Condizione di inferiorità psichica o fisica procurata dall’assunzione di alcolici o stupefacenti: rileva a prescindere dalla volontarietà o meno della assunzione (di Riccardo Radi)

In tema di violenza sessuale tra le “condizioni di inferiorità psichica o fisica“, previste dall’art. 609-bis, comma 2, n. 1, c.p., rientrano anche quelle conseguenti alla volontaria assunzione di alcolici o di stupefacenti, in quanto anche in tali casi la situazione di menomazione della vittima, a prescindere da chi l’abbia provocata, può essere strumentalizzata per il soddisfacimento degli impulsi sessuali dell’agente.  (Cass. Pen., sez. III, sent. 23 marzo – 11 maggio 2022, n. 18522).
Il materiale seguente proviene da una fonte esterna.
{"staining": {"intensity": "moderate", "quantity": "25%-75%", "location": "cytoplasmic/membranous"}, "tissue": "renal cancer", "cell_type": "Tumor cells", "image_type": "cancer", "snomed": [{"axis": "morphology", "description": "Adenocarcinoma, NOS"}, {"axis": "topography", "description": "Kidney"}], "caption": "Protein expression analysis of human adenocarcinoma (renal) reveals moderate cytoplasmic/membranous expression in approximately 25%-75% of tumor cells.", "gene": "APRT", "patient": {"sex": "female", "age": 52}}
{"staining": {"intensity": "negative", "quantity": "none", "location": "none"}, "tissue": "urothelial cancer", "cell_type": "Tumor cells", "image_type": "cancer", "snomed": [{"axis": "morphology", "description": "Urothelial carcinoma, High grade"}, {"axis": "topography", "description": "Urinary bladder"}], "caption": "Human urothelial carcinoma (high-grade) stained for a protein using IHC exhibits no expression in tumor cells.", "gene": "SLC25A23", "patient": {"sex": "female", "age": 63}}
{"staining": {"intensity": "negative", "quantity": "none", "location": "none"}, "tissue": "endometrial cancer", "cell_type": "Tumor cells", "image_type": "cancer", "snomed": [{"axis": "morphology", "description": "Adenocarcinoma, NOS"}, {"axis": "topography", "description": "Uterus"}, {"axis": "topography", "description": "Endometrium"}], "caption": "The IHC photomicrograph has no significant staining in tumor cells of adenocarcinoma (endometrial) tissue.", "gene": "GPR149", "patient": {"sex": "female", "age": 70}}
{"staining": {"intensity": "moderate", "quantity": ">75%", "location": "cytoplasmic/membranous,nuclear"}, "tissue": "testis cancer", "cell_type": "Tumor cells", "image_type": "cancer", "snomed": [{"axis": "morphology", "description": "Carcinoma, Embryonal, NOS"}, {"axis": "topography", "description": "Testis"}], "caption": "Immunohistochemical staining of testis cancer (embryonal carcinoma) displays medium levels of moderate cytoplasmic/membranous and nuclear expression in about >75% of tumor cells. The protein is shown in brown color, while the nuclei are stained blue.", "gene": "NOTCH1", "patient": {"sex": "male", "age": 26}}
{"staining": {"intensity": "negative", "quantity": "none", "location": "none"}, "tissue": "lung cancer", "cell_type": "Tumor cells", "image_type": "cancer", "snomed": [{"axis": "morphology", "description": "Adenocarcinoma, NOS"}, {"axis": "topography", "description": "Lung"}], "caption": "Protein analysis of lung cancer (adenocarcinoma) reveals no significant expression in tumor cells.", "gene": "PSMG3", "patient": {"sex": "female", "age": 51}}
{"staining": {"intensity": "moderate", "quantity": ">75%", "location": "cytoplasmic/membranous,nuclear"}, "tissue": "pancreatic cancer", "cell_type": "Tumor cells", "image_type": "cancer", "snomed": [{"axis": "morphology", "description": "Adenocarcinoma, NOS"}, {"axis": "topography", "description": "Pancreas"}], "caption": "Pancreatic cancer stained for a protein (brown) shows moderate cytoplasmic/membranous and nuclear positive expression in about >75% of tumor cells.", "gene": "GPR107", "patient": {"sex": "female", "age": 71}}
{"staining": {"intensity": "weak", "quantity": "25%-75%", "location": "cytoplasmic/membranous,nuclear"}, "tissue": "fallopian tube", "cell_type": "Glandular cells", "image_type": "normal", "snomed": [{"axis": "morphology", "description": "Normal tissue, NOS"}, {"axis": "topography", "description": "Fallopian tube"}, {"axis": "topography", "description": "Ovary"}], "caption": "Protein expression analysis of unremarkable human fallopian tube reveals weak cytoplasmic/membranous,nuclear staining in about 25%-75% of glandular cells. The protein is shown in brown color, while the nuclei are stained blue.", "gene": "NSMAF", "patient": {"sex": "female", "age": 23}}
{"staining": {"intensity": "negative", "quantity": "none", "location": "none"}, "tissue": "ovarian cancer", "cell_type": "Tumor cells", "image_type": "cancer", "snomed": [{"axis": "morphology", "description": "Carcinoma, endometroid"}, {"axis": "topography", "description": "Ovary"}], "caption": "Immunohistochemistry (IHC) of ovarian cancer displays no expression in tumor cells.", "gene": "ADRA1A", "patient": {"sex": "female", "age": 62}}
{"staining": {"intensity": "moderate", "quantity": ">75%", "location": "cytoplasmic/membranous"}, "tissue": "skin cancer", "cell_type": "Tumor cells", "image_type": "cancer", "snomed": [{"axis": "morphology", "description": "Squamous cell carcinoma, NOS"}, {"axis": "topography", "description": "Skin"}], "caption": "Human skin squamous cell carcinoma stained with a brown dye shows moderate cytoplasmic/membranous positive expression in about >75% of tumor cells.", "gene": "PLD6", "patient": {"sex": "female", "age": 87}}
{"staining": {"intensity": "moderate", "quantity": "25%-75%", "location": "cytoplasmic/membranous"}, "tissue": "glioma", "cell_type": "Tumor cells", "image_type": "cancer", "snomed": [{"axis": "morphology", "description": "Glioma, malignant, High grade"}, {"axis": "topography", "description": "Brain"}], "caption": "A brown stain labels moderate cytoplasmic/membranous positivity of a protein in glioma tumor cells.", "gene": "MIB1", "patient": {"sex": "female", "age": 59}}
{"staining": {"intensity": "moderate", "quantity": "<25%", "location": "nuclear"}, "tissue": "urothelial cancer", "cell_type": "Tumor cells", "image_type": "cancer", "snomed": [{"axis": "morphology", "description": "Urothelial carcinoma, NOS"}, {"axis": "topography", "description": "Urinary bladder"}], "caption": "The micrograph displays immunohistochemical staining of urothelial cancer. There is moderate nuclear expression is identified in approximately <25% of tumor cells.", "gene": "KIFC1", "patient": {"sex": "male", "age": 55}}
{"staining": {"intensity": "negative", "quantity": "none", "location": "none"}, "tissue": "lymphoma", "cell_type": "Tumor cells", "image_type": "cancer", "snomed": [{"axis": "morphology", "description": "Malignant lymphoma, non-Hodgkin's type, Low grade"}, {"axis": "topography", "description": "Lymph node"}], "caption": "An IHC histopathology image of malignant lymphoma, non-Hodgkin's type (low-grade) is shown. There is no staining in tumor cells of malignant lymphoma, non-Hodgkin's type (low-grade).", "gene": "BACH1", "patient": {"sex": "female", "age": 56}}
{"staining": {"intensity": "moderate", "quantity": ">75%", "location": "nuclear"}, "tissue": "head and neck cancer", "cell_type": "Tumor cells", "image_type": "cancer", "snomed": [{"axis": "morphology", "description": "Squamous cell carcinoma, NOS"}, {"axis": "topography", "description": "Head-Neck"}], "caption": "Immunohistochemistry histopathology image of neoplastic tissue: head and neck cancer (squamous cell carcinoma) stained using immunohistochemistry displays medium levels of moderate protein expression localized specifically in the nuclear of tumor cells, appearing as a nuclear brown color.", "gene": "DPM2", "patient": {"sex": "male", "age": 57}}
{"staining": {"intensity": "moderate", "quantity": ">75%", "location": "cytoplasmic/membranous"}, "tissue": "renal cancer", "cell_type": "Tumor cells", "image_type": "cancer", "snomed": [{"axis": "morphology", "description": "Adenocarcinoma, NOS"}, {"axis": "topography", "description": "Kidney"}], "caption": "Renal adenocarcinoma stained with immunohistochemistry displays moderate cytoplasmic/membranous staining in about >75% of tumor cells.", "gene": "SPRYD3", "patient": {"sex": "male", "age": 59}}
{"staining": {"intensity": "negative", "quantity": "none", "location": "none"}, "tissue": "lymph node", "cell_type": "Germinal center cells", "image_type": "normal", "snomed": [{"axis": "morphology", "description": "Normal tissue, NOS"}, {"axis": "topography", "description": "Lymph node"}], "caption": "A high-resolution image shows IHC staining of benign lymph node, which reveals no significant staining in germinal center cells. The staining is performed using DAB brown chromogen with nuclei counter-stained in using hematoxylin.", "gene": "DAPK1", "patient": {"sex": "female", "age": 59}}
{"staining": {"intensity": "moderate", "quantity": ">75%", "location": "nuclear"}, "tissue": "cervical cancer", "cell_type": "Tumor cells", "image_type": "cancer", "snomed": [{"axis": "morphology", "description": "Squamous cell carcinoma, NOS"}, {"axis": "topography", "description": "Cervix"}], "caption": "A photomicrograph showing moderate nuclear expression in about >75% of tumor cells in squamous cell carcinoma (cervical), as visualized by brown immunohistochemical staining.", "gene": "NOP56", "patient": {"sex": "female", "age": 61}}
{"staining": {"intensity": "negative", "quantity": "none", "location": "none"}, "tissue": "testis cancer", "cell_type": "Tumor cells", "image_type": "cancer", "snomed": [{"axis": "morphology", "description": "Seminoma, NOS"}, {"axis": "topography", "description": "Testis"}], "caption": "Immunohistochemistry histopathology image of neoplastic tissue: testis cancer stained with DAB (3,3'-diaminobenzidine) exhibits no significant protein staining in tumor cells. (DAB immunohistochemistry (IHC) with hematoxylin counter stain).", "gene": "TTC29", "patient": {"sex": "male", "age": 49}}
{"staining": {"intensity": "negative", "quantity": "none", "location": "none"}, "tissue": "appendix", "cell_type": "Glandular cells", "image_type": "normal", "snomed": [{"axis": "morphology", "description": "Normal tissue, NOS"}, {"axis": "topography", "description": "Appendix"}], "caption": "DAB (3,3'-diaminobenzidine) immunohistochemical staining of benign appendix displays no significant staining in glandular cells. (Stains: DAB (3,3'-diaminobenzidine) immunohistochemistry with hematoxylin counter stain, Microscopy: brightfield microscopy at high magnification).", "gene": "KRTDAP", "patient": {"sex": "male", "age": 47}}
La Corte di merito ha ritenuto sussistente l’aggravante evidenziando, quali elementi di fatto che avevano favorito l’azione degli aggressori, l’ora notturna e il luogo isolato, alla luce della condizione di alterazione psichica della ragazza determinata dalla volontaria assunzione di bevande alcoliche. E’ vero che lo stato di alterazione alcolica della persona offesa costituisce elemento costitutivo del contestato reato di violenza sessuale di gruppo.

Va ricordato, infatti, che la condotta tipica della violenza sessuale di gruppo è integrata, secondo la previsione legislativa contenuta nell’art. 609-octies, comma 1, dalla “partecipazione di più persone riunite ad atti di violenza sessuale di cui all’art. 609-bis“.

Secondo la consolidata giurisprudenza di legittimità (Sez. 3, 3 giugno 1999, n. 11541, Rv 215149; Sez. 3, n. 11560 del 11/03/2010, Rv. 246448 – 01) l’art. 609-octies c.p., nell’individuazione della condotta punibile, si riferisce espressamente a tutti gli atti di violenza sessuale di cui all’art. 609 bis c.p., e, quindi, non solo alle ipotesi previste dal comma 1, commesse mediante violenza o minaccia o abuso di autorità, ma anche alle ipotesi previste dal comma 2, di detta norma tra cui – ipotesi che qui rileva la violenza compiuta abusando delle condizioni di inferiorità fisica o psichica della persona offesa al momento del fatto.

E la situazione di approfittamento dell’assunzione di sostanze stupefacenti o alcoliche da parte della vittima, avvenuta per libera iniziativa della stessa, e comunque per causa non imputabile all’agente, è ritenuta idonea ad integrare il reato di violenza sessuale.

Infatti, secondo la consolidata giurisprudenza della cassazione, tra le “condizioni di inferiorità psichica o fisica“, previste dall’art. 609-bis c.p., comma 2, n. 1, rientrano anche quelle conseguenti alla volontaria assunzione di alcolici o di stupefacenti, in quanto anche in tali casi la situazione di menomazione della vittima, a prescindere da chi l’abbia provocata, può essere strumentalizzata per il soddisfacimento degli impulsi sessuali dell’agente (Sez. 3, n. 8981 del 05/12/2019, dep. 05/03/2020, Rv. 278401 – 01; Sez. 3, n. 16046 del 13/02/2018, Rv. 273056 – 01; Sez. 3, n. 45589 del 11/01/2017, Rv. 271017 – 01; Sez. 3, n. 39800 del 21/06/2016, Rv. 267757 – 01).

Non rileva, quindi, l’eventuale consenso prestato dalla vittima, giacché esso è viziato ab origine dalla condizione di menomazione della stessa, ma rileva la consapevolezza dell’agente della situazione di inferiorità psichica in cui versi la persona offesa e il fatto che, in ragione di tale situazione la medesima non possa esprimere un valido consenso in forza delle condizioni in cui si trovi, situazione che l’autore del fatto sfrutta per accedere alla sfera sessuale della vittima.

Lo stato di minorazione fisica o psichica della vittima, dunque, non può rilevare contemporaneamente come elemento costitutivo del reato e come circostanza aggravante dello stesso, in palese violazione del principio generale dettato dall’art. 61 c.p., comma 1, in tema di aggravanti comuni.

Nella specie, però, la circostanza aggravante in questione è stata contestata con riferimento al fatto che la vittima era stata trascinata in piena notte in luogo isolato e nascosto e la Corte di merito ha dato rilievo preponderante a tali circostanze di tempo e di luogo; è stato, infatti, accertato dai Giudici di merito che le condotte illecite venivano poste in essere in tempo di notte e in un’area della discoteca (locale caldaia) interdetta al pubblico e situata in un luogo appartato della struttura; tali circostanze, alla luce della condizione di alterazione psichica della ragazza (incapace di opporre resistenza agli aggressori e di chiedere aiuto), sono state ritenute elementi che avevano concretamente favorito e facilitato l’azione degli aggressori.